Deutsche Bank Reverses Decision and Will Now Shut Down Operations in Russia

Deutsche Bank’s CFO said Thursday it is not “practical” to close its Russian business, despite similar moves by major corporations seeking to distance themselves from Putin’s globally unpopular invasion of Ukraine. Deutsche had resisted pressure to sever ties, arguing that it needed to support multinational firms doing business in Russia. The German bank’s chief financial officer defended the decision, saying it hinged on its duty of care to clients that still operate in the country.

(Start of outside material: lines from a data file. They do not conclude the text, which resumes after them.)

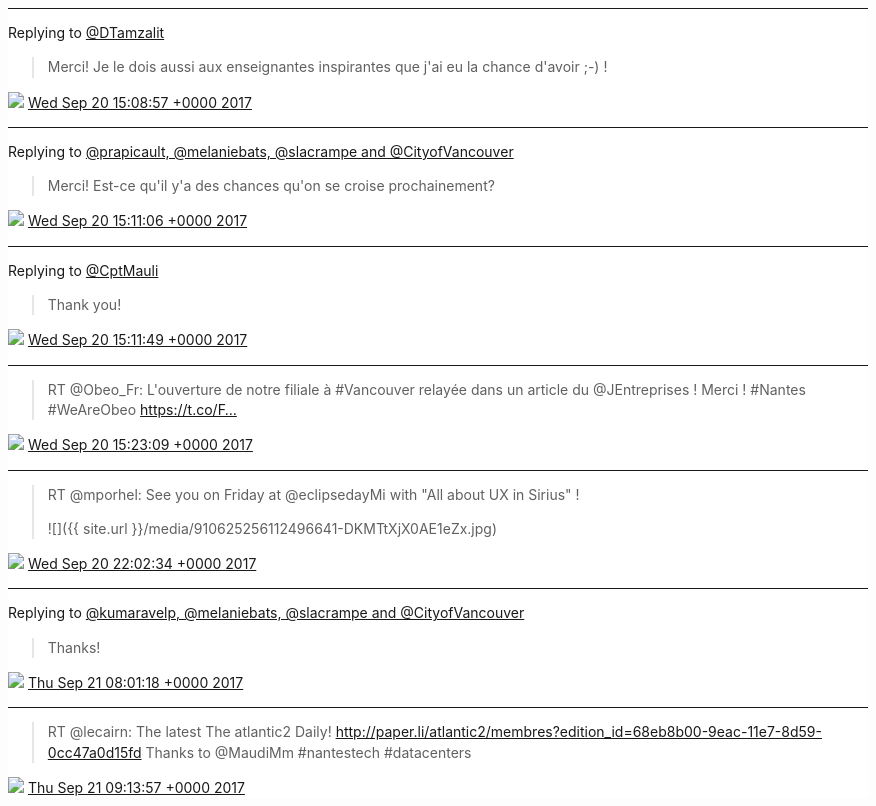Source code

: ----

Replying to [@DTamzalit](https://twitter.com/DTamzalit/status/910491187584421888)

> Merci! Je le dois aussi aux enseignantes inspirantes que j'ai eu la chance d'avoir ;-) !

<img src="{{ site.url }}/media/tweet.ico" width="12" /> [Wed Sep 20 15:08:57 +0000 2017](https://twitter.com/bruncedric/status/910521165147406336)

----

Replying to [@prapicault, @melaniebats, @slacrampe and @CityofVancouver](https://twitter.com/prapicault/status/910517934115651585)

> Merci! Est-ce qu'il y'a des chances qu'on se croise prochainement?

<img src="{{ site.url }}/media/tweet.ico" width="12" /> [Wed Sep 20 15:11:06 +0000 2017](https://twitter.com/bruncedric/status/910521707529633792)

----

Replying to [@CptMauli](https://twitter.com/CptMauli/status/910514498158694401)

> Thank you!

<img src="{{ site.url }}/media/tweet.ico" width="12" /> [Wed Sep 20 15:11:49 +0000 2017](https://twitter.com/bruncedric/status/910521889201770496)

----

> RT @Obeo_Fr: L'ouverture de notre filiale à #Vancouver relayée dans un article du @JEntreprises ! Merci ! #Nantes #WeAreObeo
> https://t.co/F…

<img src="{{ site.url }}/media/tweet.ico" width="12" /> [Wed Sep 20 15:23:09 +0000 2017](https://twitter.com/bruncedric/status/910524741437595648)

----

> RT @mporhel: See you on Friday at @eclipsedayMi with "All about UX in Sirius" ! 
> 
> ![]({{ site.url }}/media/910625256112496641-DKMTtXjX0AE1eZx.jpg)

<img src="{{ site.url }}/media/tweet.ico" width="12" /> [Wed Sep 20 22:02:34 +0000 2017](https://twitter.com/bruncedric/status/910625256112496641)

----

Replying to [@kumaravelp, @melaniebats, @slacrampe and @CityofVancouver](https://twitter.com/kumaravelp/status/910601139082584064)

> Thanks!

<img src="{{ site.url }}/media/tweet.ico" width="12" /> [Thu Sep 21 08:01:18 +0000 2017](https://twitter.com/bruncedric/status/910775934470455297)

----

> RT @lecairn: The latest The atlantic2 Daily! http://paper.li/atlantic2/membres?edition_id=68eb8b00-9eac-11e7-8d59-0cc47a0d15fd Thanks to @MaudiMm #nantestech #datacenters

<img src="{{ site.url }}/media/tweet.ico" width="12" /> [Thu Sep 21 09:13:57 +0000 2017](https://twitter.com/bruncedric/status/910794214874722305)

But the longtime former lender to Donald Trump reversed course on Friday, announcing that they plan to shut down its business in Russia. Going forward, Deutsche Bank said there won’t be “any new business in Russia.” The move comes a day after first Goldman Sachs and then JPMorgan Chase revealed plans to wind down their own operations in Russia.

It’s not clear what sparked the reversal from Deutsche Bank, which said earlier this week it has “limited” exposure to Russia, with gross loan exposure of about $1.5 billion. That’s more than twice the amount of exposure Goldman Sachs indicated it has. “As we have repeatedly said, we condemn the Russian invasion of Ukraine in the strongest possible terms and support the German government and its allies in defending our democracy and freedom,” Deutsche Bank said in its statement.

Dozens of companies and industries from airlines to retailers, media, and hospitality have pulled out of Russia since its invasion of Ukraine.
Deutsche Bank said it has “substantially reduced” its Russian exposure since 2014. In early 2017, Deutsche Bank was hit with more than $600 million in penalties over a $10 billion Russian money-laundering scheme that involved its New York, Moscow, and London branches.